« En combattant pour la Commune
Il savait que la terre est Une,
Qu’on ne doit pas la diviser,
Que la nature est une source
Et le capital une bourse
Où tous ont le droit de puiser.
Il revendique la machine
Et ne veut plus courber l’échine
Sous la vapeur en action,
Puisque l’Exploiteur à main rude
Fait instrument de servitude
De l’outil de rédemption.
Contre la classe patronale
Il fait la guerre sociale
Dont on ne verra pas la fin
Tant qu’un seul pourra, sur la sphère,
Devenir riche sans rien faire,
Tant qu’un travailleur aura faim ! »
(extrait de « l’Insurgé » de Eugène Pottier)
Notre camarade de longue date, Yves Yardin, l’Insurgé, nous a quitté·es à 68 ans, à la veille d’un déconfinement trop longtemps attendu, après un confinement imposé par un « État d’urgence sanitaire » aux relents fascisants, disait-il.

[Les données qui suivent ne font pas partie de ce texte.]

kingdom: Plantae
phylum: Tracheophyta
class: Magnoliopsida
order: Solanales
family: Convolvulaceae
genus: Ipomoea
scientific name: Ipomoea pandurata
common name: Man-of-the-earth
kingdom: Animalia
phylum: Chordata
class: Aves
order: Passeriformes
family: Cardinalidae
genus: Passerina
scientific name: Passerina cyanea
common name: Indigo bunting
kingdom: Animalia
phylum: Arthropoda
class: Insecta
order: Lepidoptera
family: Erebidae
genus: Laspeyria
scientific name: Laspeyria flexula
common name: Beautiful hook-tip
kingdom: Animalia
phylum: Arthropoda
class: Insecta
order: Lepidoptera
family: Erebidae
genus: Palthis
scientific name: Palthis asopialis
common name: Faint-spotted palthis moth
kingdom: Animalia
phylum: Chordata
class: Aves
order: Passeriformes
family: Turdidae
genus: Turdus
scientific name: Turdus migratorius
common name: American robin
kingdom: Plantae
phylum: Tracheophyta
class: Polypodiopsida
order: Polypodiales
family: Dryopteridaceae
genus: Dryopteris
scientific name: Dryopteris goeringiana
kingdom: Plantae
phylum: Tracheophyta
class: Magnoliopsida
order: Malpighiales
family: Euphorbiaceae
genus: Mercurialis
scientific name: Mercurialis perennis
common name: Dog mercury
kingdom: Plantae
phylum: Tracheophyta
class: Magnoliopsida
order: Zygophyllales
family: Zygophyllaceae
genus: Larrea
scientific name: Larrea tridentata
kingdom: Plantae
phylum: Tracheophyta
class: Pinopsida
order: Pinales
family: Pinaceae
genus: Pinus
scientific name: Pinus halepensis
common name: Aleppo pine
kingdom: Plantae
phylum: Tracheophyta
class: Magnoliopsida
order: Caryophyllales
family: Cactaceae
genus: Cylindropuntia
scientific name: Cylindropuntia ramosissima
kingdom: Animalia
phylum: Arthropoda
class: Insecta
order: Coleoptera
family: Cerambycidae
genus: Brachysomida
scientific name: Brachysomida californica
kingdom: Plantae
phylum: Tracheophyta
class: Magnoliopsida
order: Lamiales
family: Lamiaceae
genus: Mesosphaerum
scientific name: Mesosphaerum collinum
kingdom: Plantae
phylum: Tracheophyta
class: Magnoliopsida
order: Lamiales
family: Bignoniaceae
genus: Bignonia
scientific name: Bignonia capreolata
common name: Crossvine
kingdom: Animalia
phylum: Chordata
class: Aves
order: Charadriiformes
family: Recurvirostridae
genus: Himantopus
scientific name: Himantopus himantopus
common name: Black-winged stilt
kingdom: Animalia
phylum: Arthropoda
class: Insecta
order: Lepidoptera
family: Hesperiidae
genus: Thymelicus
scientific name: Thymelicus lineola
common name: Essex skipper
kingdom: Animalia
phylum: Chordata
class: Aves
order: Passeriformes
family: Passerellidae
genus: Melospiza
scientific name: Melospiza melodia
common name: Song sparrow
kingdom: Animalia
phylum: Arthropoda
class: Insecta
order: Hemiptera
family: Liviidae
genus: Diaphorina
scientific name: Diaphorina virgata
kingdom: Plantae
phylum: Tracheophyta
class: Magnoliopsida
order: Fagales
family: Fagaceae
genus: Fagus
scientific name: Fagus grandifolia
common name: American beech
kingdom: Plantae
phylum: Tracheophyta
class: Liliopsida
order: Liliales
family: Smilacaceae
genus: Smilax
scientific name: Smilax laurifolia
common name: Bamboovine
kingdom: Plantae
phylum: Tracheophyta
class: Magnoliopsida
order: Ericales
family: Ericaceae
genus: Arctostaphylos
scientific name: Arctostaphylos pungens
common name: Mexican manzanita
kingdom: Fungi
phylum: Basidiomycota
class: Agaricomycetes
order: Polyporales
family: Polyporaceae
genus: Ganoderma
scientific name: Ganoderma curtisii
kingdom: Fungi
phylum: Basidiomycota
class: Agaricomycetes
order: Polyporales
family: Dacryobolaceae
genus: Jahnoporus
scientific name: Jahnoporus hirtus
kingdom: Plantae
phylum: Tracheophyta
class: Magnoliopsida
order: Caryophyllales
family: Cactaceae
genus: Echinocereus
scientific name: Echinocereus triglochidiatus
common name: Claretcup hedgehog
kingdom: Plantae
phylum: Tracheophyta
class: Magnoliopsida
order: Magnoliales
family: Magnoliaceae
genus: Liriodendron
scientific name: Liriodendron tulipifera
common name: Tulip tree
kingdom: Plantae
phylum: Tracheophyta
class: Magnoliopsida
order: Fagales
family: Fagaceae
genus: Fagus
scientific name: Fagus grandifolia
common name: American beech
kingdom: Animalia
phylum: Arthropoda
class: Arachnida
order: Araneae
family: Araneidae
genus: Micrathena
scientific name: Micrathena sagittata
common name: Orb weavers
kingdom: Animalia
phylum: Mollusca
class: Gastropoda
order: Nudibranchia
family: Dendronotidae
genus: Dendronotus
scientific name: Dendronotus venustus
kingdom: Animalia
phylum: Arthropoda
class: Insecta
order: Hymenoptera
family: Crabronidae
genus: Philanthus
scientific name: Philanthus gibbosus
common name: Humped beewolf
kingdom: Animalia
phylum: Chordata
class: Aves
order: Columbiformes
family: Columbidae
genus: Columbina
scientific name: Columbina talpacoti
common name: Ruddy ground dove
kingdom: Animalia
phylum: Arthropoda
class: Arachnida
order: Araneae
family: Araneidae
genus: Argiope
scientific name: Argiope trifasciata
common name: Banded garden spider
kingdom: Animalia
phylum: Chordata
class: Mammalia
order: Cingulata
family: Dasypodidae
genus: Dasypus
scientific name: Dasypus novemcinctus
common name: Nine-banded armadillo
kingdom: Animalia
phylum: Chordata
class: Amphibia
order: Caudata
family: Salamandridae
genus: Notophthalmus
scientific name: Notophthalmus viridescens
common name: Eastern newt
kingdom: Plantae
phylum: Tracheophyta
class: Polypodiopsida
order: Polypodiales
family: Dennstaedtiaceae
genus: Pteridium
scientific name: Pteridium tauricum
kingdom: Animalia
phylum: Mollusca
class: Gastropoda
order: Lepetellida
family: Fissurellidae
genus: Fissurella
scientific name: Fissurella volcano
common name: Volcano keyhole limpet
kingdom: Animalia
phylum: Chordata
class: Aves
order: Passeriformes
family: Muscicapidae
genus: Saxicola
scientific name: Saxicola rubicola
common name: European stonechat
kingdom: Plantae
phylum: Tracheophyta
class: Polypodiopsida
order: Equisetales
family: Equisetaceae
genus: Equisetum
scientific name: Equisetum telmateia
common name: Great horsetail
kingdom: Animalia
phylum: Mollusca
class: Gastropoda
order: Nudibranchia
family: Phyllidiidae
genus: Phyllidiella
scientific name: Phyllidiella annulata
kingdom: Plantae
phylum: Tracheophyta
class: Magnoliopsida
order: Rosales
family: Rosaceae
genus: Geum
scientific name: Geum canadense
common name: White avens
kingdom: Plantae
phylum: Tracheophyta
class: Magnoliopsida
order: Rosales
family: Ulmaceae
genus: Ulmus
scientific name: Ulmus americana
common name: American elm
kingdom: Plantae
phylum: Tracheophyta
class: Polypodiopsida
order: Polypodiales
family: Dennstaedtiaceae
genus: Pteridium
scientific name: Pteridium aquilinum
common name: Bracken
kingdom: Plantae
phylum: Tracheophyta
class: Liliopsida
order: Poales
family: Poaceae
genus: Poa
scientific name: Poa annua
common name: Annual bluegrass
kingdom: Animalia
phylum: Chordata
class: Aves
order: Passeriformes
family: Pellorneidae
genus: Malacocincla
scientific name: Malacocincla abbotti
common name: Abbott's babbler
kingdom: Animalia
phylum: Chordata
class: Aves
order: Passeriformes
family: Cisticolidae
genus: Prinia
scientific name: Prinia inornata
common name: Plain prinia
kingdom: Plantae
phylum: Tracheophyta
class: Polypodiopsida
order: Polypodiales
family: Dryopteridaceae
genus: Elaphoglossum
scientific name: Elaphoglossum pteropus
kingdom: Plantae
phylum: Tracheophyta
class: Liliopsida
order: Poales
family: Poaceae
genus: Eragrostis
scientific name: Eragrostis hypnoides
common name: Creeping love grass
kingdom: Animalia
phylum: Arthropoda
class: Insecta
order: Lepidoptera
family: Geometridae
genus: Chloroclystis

Yves est mort dans la nuit du 10 au 11 mai d’une embolie pulmonaire fulgurante dans l’ambulance qui le conduisait à l’hôpital. « Fulgurant », un des adjectifs le mieux adapté à sa pensée, à son fonctionnement, à son action.
Fulgurant, mais toujours dans la maîtrise, dans le contrôle.
Yves est venu à l’engagement politique et libertaire par le biais de l’écologie. Jeune étudiant en maths, il se passionnait pour la faune et la flore, en Bretagne, puis l’Ardèche, sa terre d’adoption. Devant le désastre écologique il a très tôt pris conscience de la responsabilité criminelle de l’économie capitaliste et du productivisme sans limite. Il a bientôt mesuré le sens de la « convergence des luttes », fort d’une grande culture d’histoire sociale et politique dont il ne faisait jamais étalage.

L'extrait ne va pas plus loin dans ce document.